* _Task requirements_
Which lines in the records below contain the word "Smart"? Copy out each of those lines.

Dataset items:
━━━━━━━━━━━━━━━━
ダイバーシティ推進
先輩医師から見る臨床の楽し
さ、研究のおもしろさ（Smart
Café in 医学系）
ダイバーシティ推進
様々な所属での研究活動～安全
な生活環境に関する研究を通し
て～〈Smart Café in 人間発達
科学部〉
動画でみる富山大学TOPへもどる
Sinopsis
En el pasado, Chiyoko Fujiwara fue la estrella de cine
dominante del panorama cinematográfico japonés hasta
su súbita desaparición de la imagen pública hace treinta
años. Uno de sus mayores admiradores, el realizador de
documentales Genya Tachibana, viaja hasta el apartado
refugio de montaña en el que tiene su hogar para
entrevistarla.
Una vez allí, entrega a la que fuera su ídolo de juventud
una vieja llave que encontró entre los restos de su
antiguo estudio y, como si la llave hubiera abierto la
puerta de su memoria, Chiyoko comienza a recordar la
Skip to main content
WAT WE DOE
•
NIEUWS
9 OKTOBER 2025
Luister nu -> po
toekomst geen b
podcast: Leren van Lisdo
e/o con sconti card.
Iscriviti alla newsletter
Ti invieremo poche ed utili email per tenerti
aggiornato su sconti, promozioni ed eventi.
━━━━━━━━━━━━━━━━
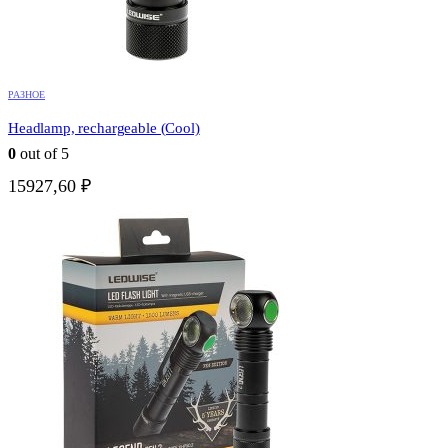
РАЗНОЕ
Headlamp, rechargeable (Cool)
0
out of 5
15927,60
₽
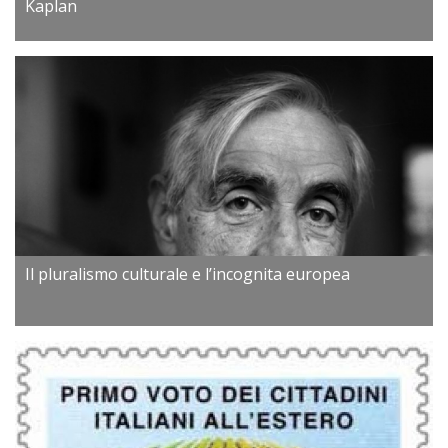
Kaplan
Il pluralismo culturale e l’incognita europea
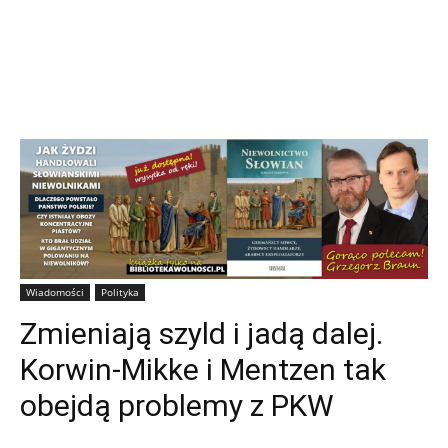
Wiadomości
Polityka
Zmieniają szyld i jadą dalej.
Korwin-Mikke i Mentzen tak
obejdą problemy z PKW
━━━━━━━━━━━━━━━━
* _Expected answer_
さ、研究のおもしろさ（Smart
て～〈Smart Café in 人間発達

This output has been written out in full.